Gilles Simeoni et Jean-Guy Talamoni s'étaient notamment heurtés à une fin de non-recevoir de Gérard Larcher. S'estimant "garant de l'unité nationale", le président du Sénat avait, dans un communiqué, "réaffirmé son opposition au statut de résident [qui obligerait à résider cinq ans sur l'île avant de pouvoir y acheter un bien immobilier] et à la co-officialité de la langue corse", deux revendications nationalistes.
…avant le calme. Si les choses se sont quelque peu calmées depuis, c'est que la majorité a pris soin de distiller quelques signes de bonne volonté. C'est d'abord Richard Ferrand, président du groupe LREM à l'Assemblée, qui a déclaré sur CNews qu'il fallait "saisir la main tendue par le président Simeoni". "Il faut prendre conscience que la Corse a retrouvé la paix, qu'il y a une aspiration au développement économique de la Corse et que ce qui est demandé, c'est une capacité d'action plus large dans la République", a-t-il déclaré. "Il faut examiner ce que peut vouloir dire l'autonomie dans la République." Autrement dit : toutes les revendications corses ne sont pas à jeter, notamment d'un point de vue économique, et l'île de Beauté pourrait bien obtenir plus de prérogatives dans ce domaine-là.
Modification de la Constitution.Mercredi, sur France 2, François de Rugy est allé encore plus loin. Le président de l'Assemblée nationale a estimé qu'il fallait "reconnaître la spécificité de la Corse, une île avec une identité forte, qui a une langue encore parlée par beaucoup de monde". Surtout, l'ancien écologiste passé à LREM n'a pas balayé l'option d'une modification de la Constitution. "Dans notre Constitution, je crois qu'il est bon qu'on reconnaisse cette diversité des territoires français, […] y compris en ayant des autonomies plus fortes pour nos régions en général et pour la Corse en particulier", a-t-il complété.
Macron très attendu. Ces déclarations encourageantes pour les nationalistes s'ajoutent à celles d'Emmanuel Macron, qui avait évoqué en avril dernier le "droit à la différenciation" et promis de donner une place aux "spécificités corses" lors d'un discours à Furiani. Des principes rappelés une nouvelle fois par la ministre Jacqueline Gourault lorsque celle-ci s'était rendue en Corse début janvier. À ce moment-là, les nationalistes avaient d'ailleurs salué un échange "constructif".
Ces derniers espèrent donc pouvoir dire la même chose de la venue d'Emmanuel Macron lui-même sur l'île de Beauté, mardi et mercredi prochain. "Nous attendons beaucoup de la venue du président de la République", a rappelé Gilles Simeoni vendredi.

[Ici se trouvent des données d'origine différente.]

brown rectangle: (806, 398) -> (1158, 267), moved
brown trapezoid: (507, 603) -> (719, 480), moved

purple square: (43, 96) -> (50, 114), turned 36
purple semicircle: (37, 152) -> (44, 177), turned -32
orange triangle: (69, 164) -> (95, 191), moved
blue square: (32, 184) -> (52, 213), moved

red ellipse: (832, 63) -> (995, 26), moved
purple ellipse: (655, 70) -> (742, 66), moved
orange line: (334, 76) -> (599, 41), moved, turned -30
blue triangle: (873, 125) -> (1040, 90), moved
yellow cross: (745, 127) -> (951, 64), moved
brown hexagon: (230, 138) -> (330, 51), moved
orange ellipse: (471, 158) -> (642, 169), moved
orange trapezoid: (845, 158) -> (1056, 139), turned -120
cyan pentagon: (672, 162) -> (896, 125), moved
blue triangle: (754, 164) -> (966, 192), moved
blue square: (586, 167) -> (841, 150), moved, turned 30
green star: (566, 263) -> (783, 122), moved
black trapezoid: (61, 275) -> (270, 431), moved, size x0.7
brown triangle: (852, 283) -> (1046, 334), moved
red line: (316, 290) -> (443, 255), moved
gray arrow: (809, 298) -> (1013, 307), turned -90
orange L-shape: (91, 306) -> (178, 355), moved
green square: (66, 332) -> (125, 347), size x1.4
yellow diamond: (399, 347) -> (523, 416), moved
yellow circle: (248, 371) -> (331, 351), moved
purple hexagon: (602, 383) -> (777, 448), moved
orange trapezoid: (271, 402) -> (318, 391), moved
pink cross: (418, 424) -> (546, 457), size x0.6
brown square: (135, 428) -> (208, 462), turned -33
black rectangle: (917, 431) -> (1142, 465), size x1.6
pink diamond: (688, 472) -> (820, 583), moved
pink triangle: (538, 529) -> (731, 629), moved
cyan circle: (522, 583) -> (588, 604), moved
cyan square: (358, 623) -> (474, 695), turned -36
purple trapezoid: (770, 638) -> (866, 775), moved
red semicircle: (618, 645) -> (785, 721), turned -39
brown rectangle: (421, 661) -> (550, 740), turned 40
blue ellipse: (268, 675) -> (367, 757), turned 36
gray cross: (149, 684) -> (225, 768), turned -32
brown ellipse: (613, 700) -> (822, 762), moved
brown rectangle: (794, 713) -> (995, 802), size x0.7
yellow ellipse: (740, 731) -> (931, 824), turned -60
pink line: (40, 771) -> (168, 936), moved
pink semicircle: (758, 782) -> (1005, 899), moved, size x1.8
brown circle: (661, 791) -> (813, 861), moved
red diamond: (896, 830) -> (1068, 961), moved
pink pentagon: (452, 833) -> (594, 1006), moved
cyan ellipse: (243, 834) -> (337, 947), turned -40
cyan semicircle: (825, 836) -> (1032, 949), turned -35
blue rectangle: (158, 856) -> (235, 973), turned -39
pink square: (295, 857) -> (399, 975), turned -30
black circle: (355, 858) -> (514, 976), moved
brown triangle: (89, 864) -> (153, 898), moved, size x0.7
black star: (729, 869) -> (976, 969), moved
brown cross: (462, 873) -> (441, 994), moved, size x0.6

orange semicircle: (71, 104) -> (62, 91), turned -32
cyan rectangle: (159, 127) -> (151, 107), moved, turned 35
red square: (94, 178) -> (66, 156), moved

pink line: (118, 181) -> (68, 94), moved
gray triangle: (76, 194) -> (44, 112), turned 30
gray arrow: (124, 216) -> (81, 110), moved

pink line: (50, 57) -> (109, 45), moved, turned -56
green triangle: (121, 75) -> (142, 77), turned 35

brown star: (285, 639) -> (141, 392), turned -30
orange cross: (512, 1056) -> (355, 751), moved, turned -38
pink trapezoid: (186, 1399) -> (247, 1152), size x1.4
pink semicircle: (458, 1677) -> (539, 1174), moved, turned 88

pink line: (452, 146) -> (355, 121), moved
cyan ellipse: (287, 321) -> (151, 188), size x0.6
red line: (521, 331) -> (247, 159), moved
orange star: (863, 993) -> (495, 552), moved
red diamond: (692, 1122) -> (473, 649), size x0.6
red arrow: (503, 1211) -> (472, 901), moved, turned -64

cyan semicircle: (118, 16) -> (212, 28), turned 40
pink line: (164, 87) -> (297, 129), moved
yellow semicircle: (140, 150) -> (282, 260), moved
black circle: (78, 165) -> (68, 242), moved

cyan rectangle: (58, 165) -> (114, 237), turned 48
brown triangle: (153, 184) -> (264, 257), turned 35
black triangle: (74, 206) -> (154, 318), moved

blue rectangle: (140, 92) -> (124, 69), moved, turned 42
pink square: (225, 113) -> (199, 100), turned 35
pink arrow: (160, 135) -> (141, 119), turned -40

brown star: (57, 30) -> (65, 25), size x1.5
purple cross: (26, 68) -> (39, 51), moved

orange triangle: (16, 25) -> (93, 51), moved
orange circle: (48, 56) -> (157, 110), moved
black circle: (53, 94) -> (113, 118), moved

Une participation à minima ?
Difficile d'anticiper la participation à la manifestation de samedi, à Ajaccio. Si les organisateurs ont bien évidemment tout fait pour acheminer le plus de monde possible, notamment en affrétant des cars au départ de Bastia, Porto-Vecchio ou Calvi, le cortège ne fait pas l'unanimité au sein de la classe politique. À droite, ni la présidente du groupe associé à LR, Valérie Bozzi, ni le chef de file de la droite régionaliste, Jean-Martin Mondoloni, ne participeront. Jean-Charles Orsucci, le maire LREM de Bonifacio, a lui aussi passé son tour.